» **EXERCISE SET**
1 – From the text on creating a new school model, write down the passage that begins with the words containing "Creating A New" and ends with "and standing alone.", keeping it word for word.
2 – Extend the piece on creating a new school model, picking up right after its last sentence.

Creating A New School Model
“Life can be much broader once you discover one simple fact: Everything around you that you call life was made up by people that were no smarter than you and you can change it, you can influence it, you can build your own things that other people can use.” Steve Jobs
School, as we know it today, was created to serve industries. However, industries have innovated and changed while the school system has stayed stuck. The school system was created to be part of a larger system not a system on its own. However, it seems as the industry innovates and becomes better, the school system gradually became a pariah, separating itself and standing alone.
Pride, I will say is one of the reasons why the school system got left behind. Various groups of people have tried to innovate the school system without much success may be the fact that teachers and principals resist the change. They know the change is needed but then resist it when it comes. More like the story in the book “Who Moved My Cheese”.

» **DATA LINES**
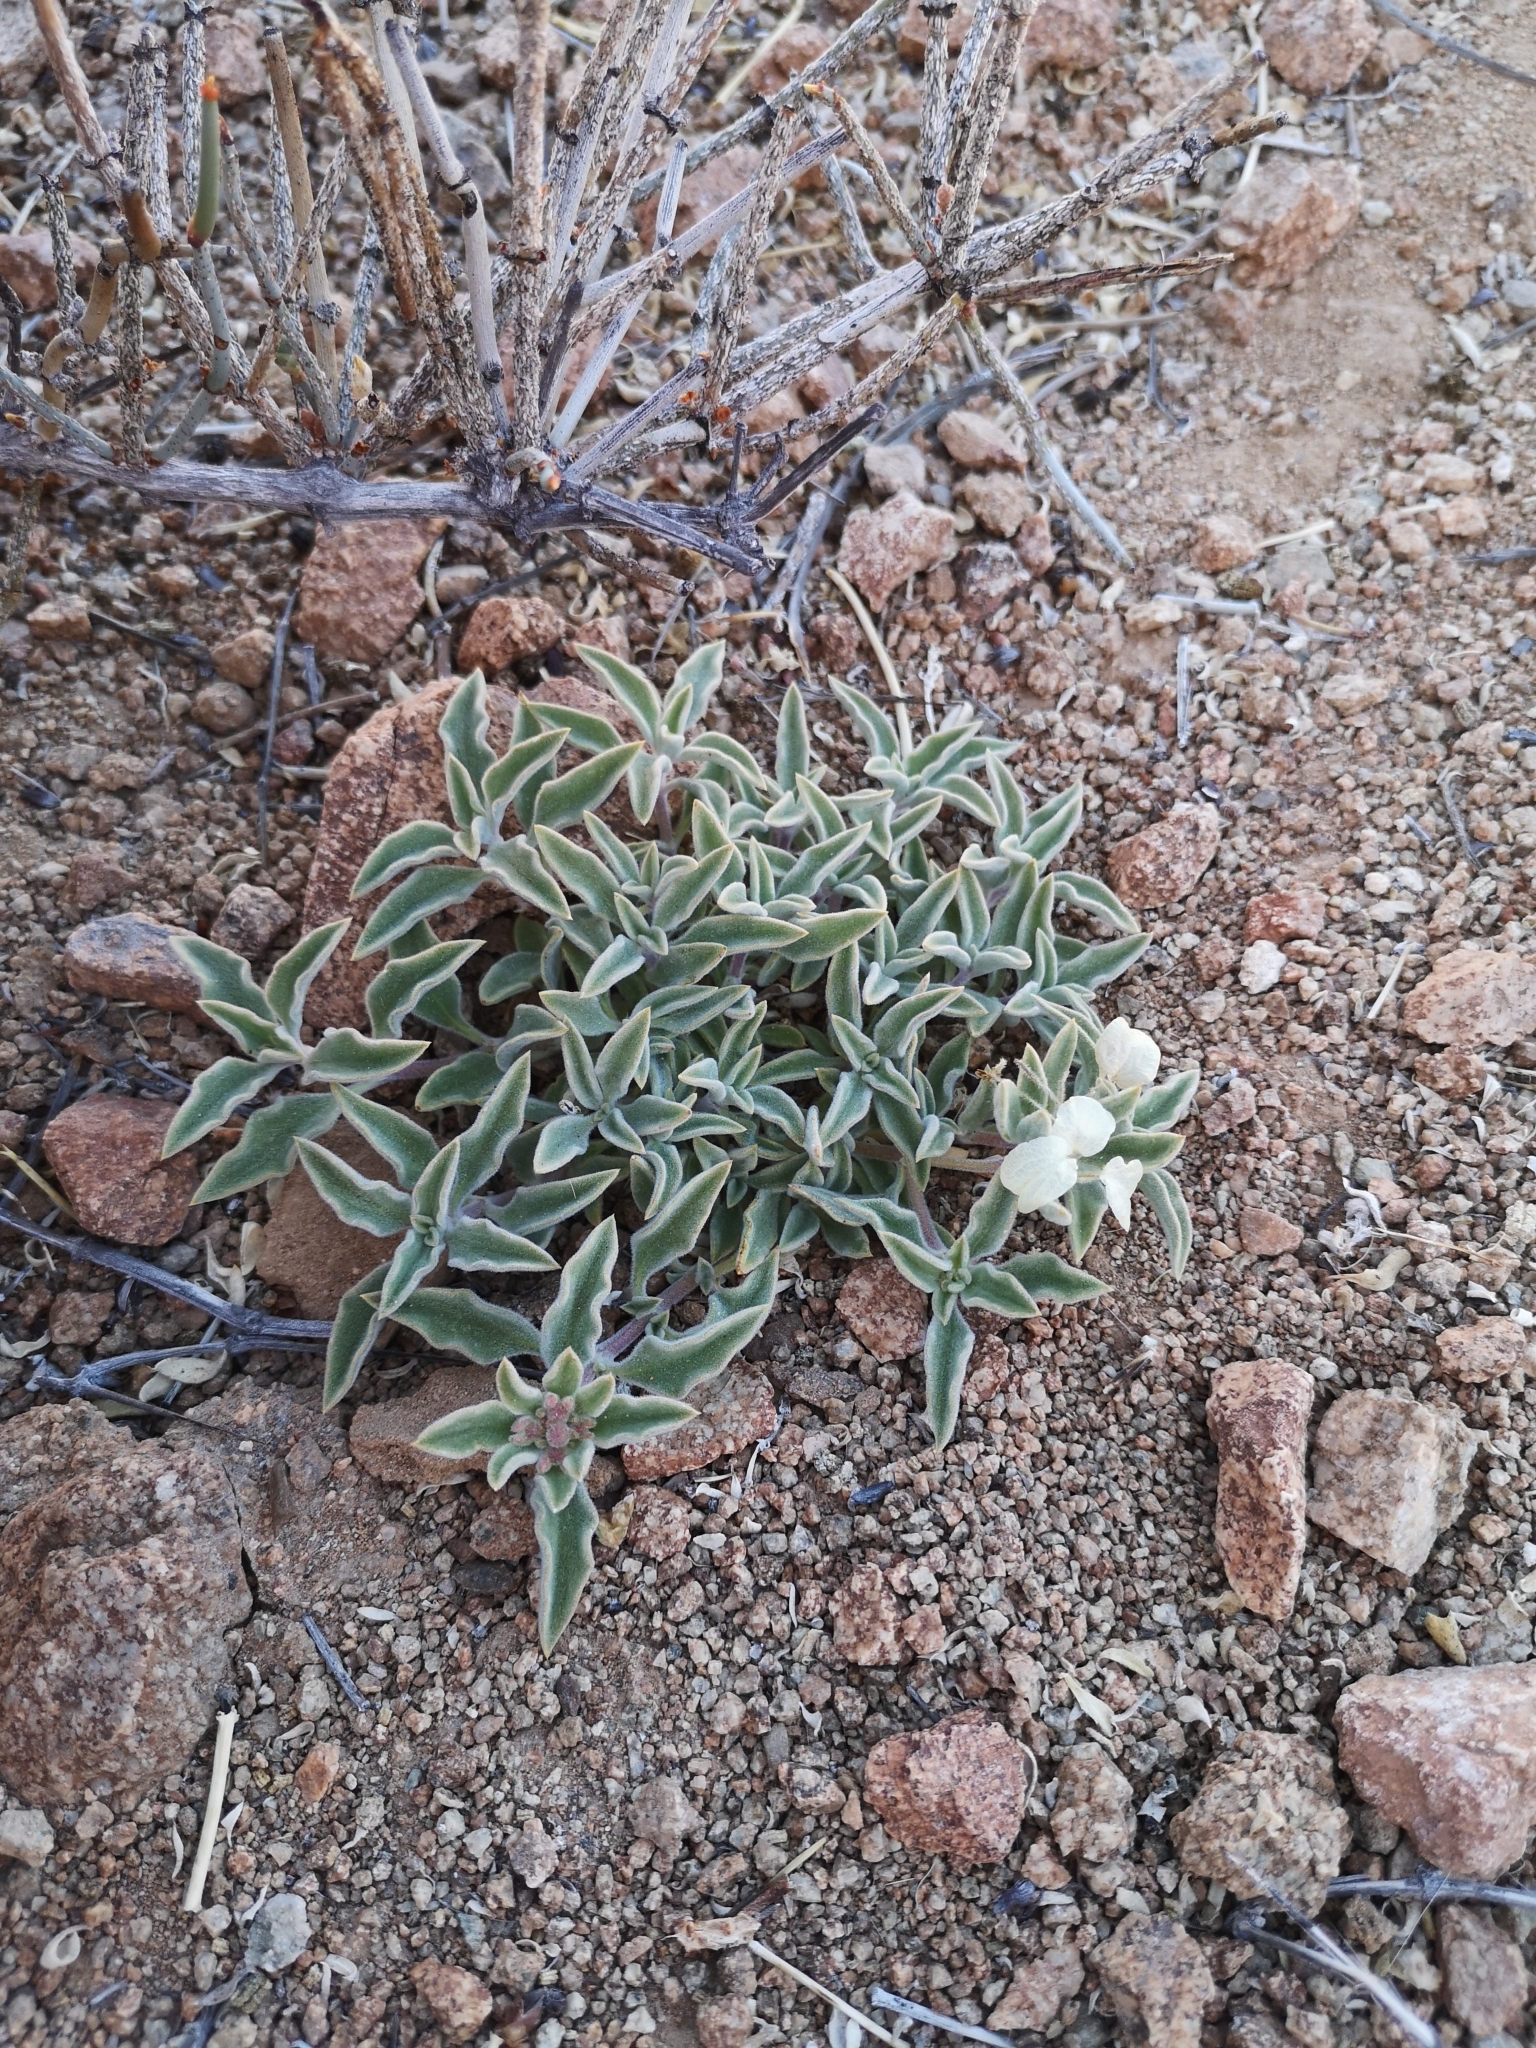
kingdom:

==

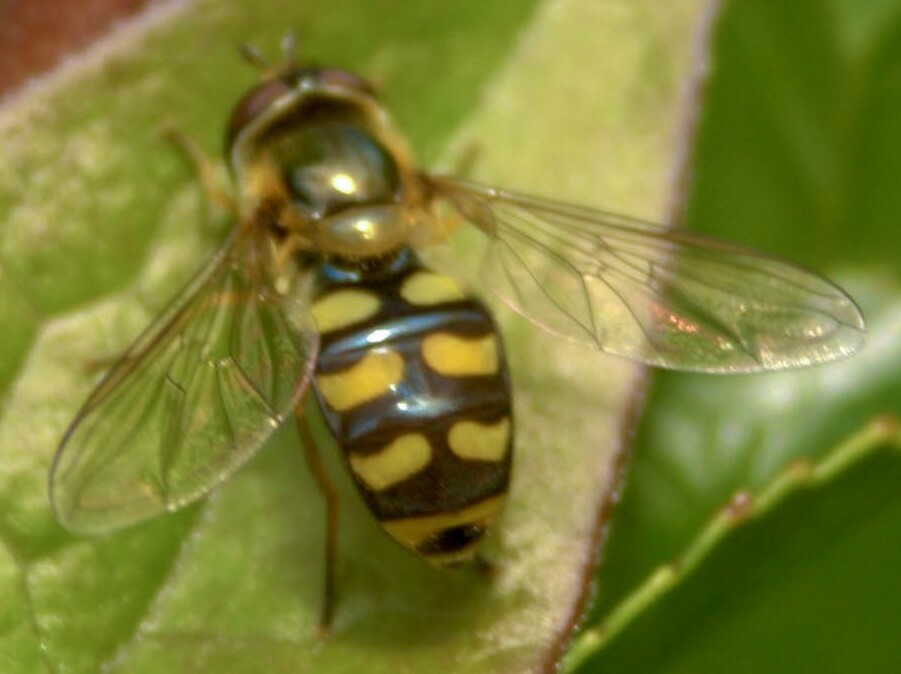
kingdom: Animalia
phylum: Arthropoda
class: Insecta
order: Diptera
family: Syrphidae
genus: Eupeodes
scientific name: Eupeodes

--

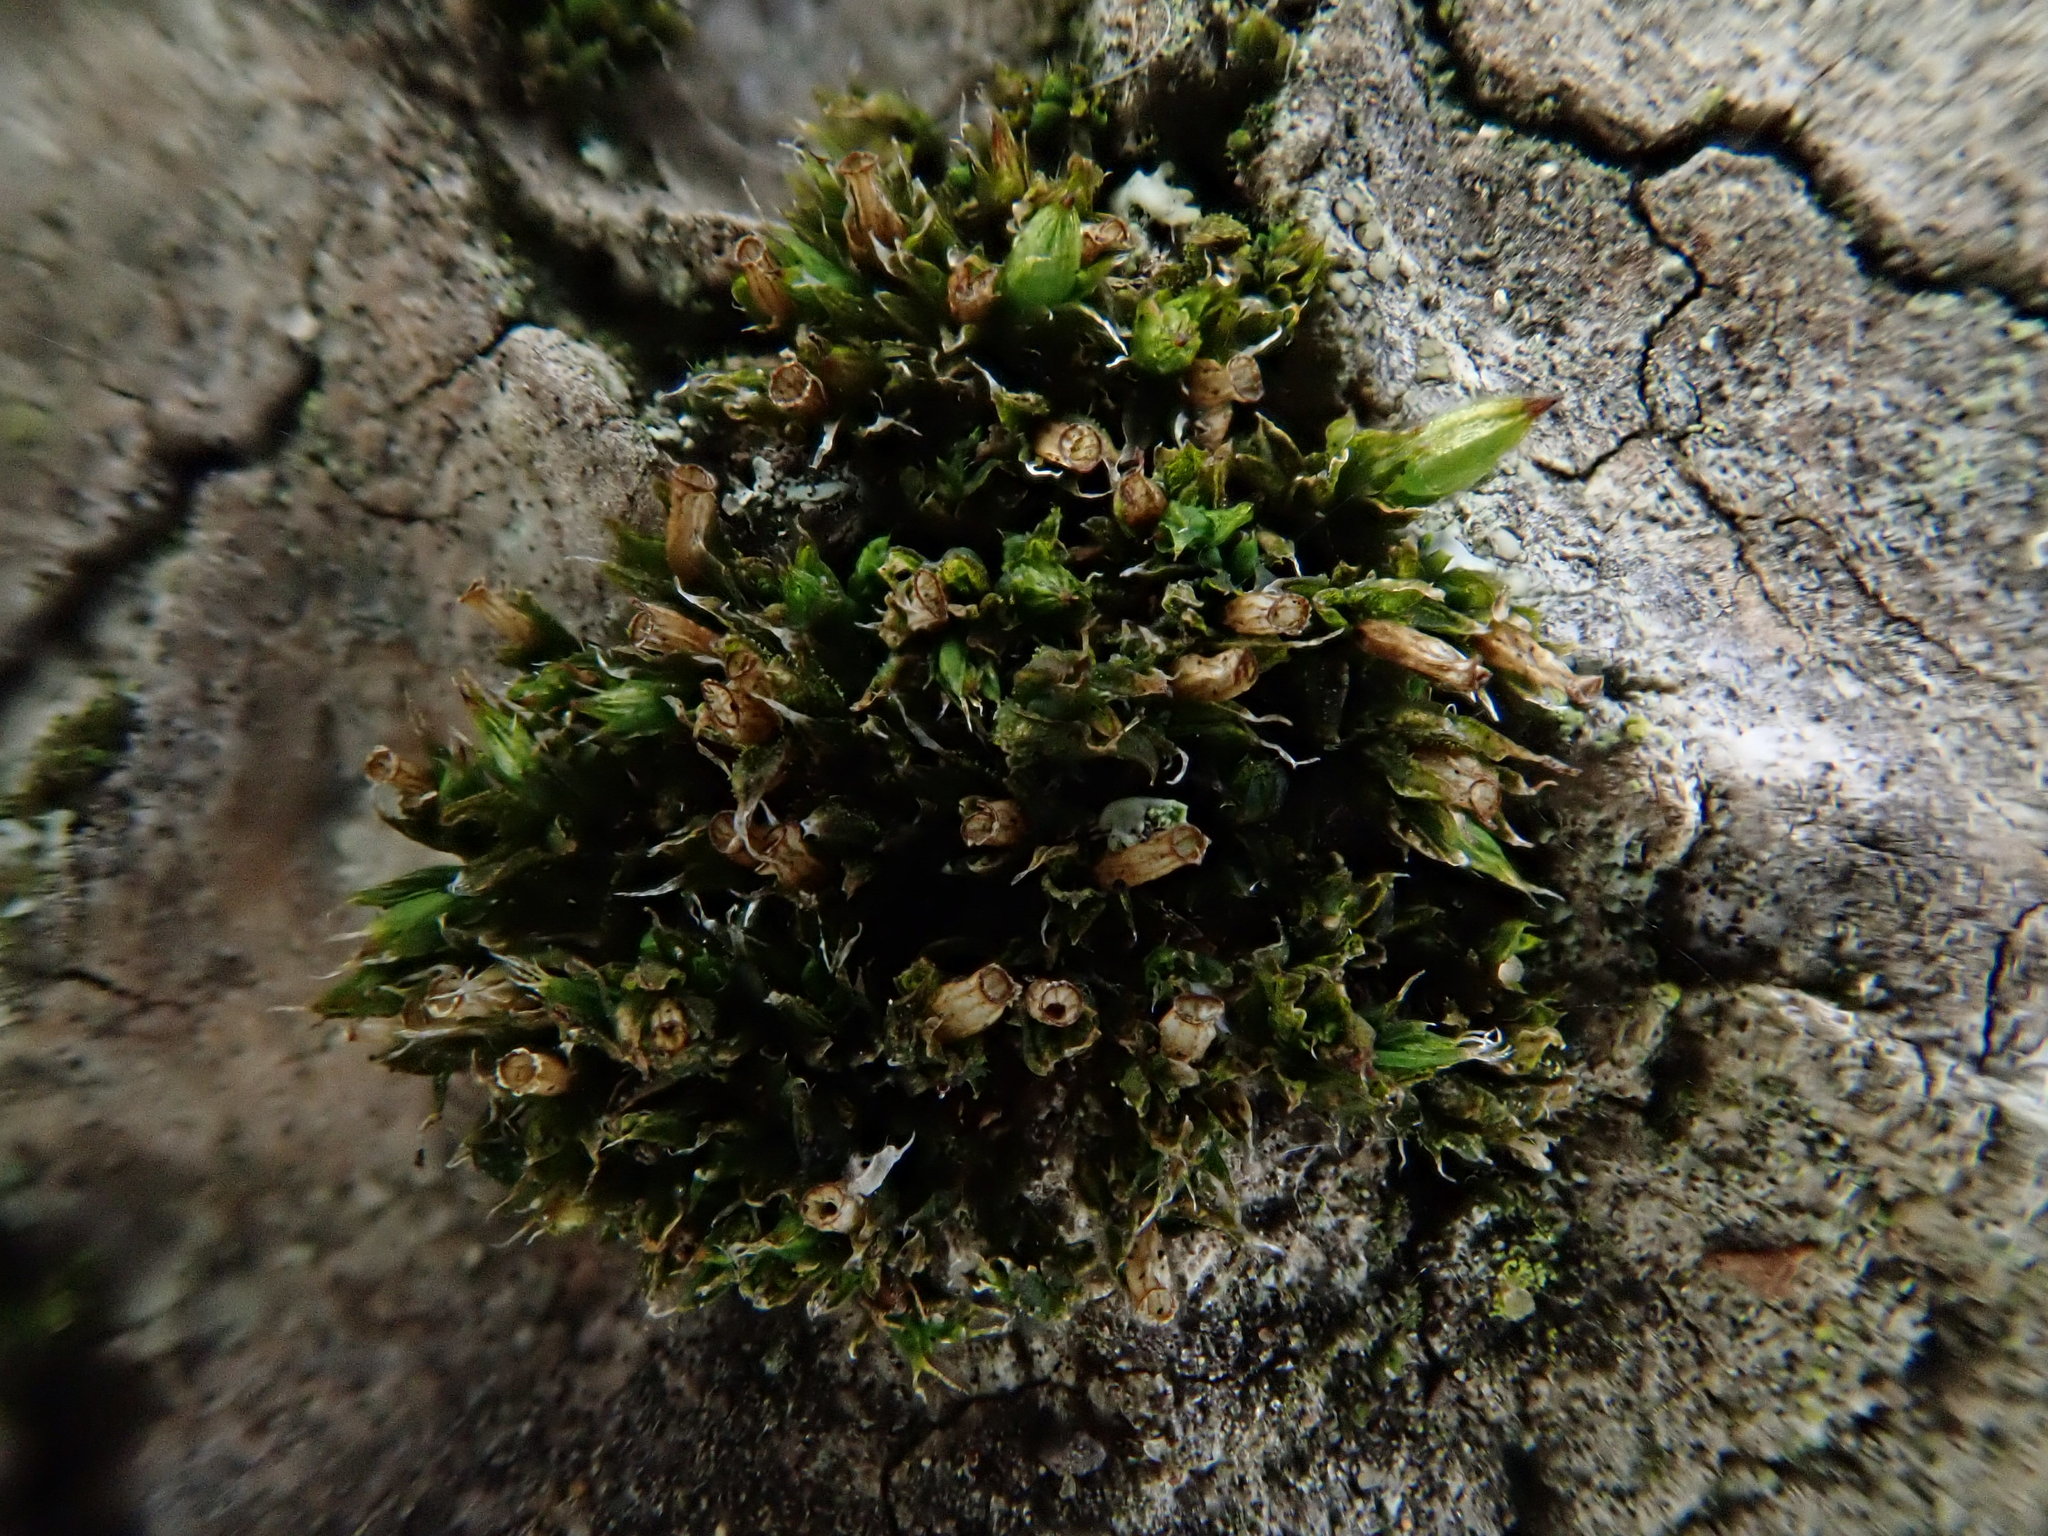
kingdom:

» **TASK-BY-TASK ANSWERS**
1 –
Creating A New School Model
“Life can be much broader once you discover one simple fact: Everything around you that you call life was made up by people that were no smarter than you and you can change it, you can influence it, you can build your own things that other people can use.” Steve Jobs
School, as we know it today, was created to serve industries. However, industries have innovated and changed while the school system has stayed stuck. The school system was created to be part of a larger system not a system on its own. However, it seems as the industry innovates and becomes better, the school system gradually became a pariah, separating itself and standing alone.

2 –
Everyone knows there is a need for change, but no one is agreed on what that change should look like. Everyone is afraid that the change may affect negatively them, so they resist the change even when it will clearly meet their needs.
For the past 25 years, I have been thinking and trying to bring change to the educational (high school and University) systems. I have faced two major resistances:
1. Resistance of Teachers: The resistance comes in the form of teachers knowing what they are doing and picking holes in whatever idea you bring. In some cases, the teachers make the innovation look very common. They made it look like the idea isn’t new and they have tried it many times.
2. System That doesn’t work: When a system is broken, you don’t need to fix it, you have to overhaul it before bringing something new. What we try to do in most cases is to bring innovation to what is already obsolete. There are many great ideas that have been introduced to the school system that would have made it better, but then because the foundation isn’t working, the add-on innovations won’t.
Our book, Truly Human School, was written after a three-month pilot we ran in a high school in Nigeria. We tested every part of it. We worked with teachers for a couple of hours. We invested in the culture. We introduced project-based learning and creating groups for the students to work collaboratively.
Everyone was excited and fully invested in making sure it works. However, when we went back for an assessment four months after, it was like nothing really happened. The school went back to what it was used to preparing students for examinations or standardized tests.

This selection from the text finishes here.